• **Task to carry out**:
Write the next part of the Horsephrase repository listing, picking up right after its last line.

• **Passage provided**:
├── .gitignore
├── LICENSE
├── README.md
├── horsephrase
    ├── __init__.py
    ├── __main__.py
    ├── _guess_guess.py
    ├── _implementation.py
    ├── _regen_words.py
    ├── py.typed
    └── words.txt
├── mypy.ini
├── requirements.txt
├── setup.cfg
├── setup.py
├── tests
    └── test_horsephrase.py
└── tox.ini


/.gitignore:
--------------------------------------------------------------------------------
1 | *.egg-info
2 | /build
3 | /dist
4 | .tox
5 | *.pyc


--------------------------------------------------------------------------------
/LICENSE:
--------------------------------------------------------------------------------
 1 | The MIT License (MIT)
 2 | 
 3 | Copyright (c) 2014 Glyph
 4 | 
 5 | Permission is hereby granted, free of charge, to any person obtaining a copy of
 6 | this software and associated documentation files (the "Software"), to deal in
 7 | the Software without restriction, including without limitation the rights to
 8 | use, copy, modify, merge, publish, distribute, sublicense, and/or sell copies of
 9 | the Software, and to permit persons to whom the Software is furnished to do so,
10 | subject to the following conditions:
11 | 
12 | The above copyright notice and this permission notice shall be included in all
13 | copies or substantial portions of the Software.
14 | 
15 | THE SOFTWARE IS PROVIDED "AS IS", WITHOUT WARRANTY OF ANY KIND, EXPRESS OR
16 | IMPLIED, INCLUDING BUT NOT LIMITED TO THE WARRANTIES OF MERCHANTABILITY, FITNESS
17 | FOR A PARTICULAR PURPOSE AND NONINFRINGEMENT. IN NO EVENT SHALL THE AUTHORS OR
18 | COPYRIGHT HOLDERS BE LIABLE FOR ANY CLAIM, DAMAGES OR OTHER LIABILITY, WHETHER
19 | IN AN ACTION OF CONTRACT, TORT OR OTHERWISE, ARISING FROM, OUT OF OR IN
20 | CONNECTION WITH THE SOFTWARE OR THE USE OR OTHER DEALINGS IN THE SOFTWARE.
21 | 


--------------------------------------------------------------------------------
/README.md:
--------------------------------------------------------------------------------
 1 | # Horsephrase
 2 | 
 3 | Horsephrase is a human-readable password generator.
 4 | 
 5 | [XKCD makes some good points about password entropy](http://xkcd.com/936/), and
 6 | I thought I'd create a tool to help follow that advice.  It has been updated
 7 | somewhat from the XKCD strip's guidance.  For example, "a thousand guesses per
 8 | second" is an extremely low number; `horsephrase` instead assumes attackers can
 9 | perform a trillion guesses per second.

• **Exercise data**:
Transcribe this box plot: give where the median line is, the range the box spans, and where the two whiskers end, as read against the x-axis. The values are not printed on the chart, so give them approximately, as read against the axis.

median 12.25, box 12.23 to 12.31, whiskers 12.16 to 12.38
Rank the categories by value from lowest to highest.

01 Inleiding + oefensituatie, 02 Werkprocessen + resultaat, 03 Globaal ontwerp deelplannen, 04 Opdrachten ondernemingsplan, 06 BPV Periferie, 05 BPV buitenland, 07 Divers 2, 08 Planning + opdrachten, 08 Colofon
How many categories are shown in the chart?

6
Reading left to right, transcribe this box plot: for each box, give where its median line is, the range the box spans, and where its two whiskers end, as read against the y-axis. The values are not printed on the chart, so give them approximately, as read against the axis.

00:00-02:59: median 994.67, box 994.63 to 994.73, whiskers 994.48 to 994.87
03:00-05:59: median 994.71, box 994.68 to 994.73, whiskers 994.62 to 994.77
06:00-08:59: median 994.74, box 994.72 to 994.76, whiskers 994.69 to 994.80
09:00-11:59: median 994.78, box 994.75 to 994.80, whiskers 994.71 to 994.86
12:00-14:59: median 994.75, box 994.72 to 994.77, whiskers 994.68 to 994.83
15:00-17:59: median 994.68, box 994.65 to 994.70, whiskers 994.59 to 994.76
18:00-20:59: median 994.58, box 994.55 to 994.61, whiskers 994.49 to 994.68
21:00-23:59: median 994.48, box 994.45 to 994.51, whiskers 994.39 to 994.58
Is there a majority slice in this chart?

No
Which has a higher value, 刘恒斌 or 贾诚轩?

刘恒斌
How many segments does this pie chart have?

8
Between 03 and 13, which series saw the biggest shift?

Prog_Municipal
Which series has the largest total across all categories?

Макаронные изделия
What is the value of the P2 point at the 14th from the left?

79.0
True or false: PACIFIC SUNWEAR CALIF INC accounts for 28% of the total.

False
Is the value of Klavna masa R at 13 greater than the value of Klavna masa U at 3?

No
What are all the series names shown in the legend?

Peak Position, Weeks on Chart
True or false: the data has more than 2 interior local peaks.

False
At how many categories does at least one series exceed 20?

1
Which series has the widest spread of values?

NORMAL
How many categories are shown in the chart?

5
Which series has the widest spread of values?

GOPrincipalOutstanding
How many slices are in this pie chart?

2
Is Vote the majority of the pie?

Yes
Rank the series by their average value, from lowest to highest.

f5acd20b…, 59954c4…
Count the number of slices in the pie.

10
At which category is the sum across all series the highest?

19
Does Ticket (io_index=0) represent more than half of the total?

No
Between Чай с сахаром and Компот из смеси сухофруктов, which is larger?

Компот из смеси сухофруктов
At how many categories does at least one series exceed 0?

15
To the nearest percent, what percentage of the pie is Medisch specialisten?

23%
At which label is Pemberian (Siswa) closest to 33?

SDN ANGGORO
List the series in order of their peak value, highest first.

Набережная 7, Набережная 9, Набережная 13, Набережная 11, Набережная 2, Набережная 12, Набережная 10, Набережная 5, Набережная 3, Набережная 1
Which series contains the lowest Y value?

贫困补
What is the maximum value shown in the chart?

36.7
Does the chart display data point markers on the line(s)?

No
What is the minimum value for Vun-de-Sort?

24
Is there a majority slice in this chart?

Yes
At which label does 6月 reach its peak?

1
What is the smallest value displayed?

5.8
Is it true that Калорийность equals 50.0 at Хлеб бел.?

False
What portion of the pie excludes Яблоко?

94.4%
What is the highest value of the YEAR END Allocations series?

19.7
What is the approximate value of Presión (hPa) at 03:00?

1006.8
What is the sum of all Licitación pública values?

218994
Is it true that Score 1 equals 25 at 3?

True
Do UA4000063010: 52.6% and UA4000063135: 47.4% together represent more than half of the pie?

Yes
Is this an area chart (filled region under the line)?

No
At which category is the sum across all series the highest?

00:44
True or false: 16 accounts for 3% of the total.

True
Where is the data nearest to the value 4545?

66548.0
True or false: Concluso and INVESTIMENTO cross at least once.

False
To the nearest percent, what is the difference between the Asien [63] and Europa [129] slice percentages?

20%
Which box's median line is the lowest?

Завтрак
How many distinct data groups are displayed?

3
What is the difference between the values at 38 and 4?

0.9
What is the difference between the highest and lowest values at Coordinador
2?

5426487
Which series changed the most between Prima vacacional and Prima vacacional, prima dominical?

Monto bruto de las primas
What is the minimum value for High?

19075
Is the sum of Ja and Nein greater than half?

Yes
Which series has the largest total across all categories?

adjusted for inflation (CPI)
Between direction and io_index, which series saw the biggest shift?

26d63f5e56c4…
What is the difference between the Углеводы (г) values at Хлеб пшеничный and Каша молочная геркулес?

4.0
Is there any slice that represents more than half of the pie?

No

• **Result for this task**:
10 | 
11 | ## When To Use Horsephrase
12 | 
13 | For as many of your passwords as possible, you do *not* want to try to
14 | creatively, or randomly, come up with new ones.  You cannot possibly remember
15 | all the passwords a normal person needs to use. You should be using a password
16 | manager, such as [Dashlane](https://www.dashlane.com),
17 | [LastPass](https://lastpass.com), [KeePass](http://keepass.info) or
18 | [1Password](https://agilebits.com/onepassword).
19 | 
20 | For *most* of your passwords, you should just be using your password manager's
21 | "generate" function to generate passwords which are long, totally random line
22 | noise that you could not possibly remember and could not easily communicate
23 | without copying and pasting.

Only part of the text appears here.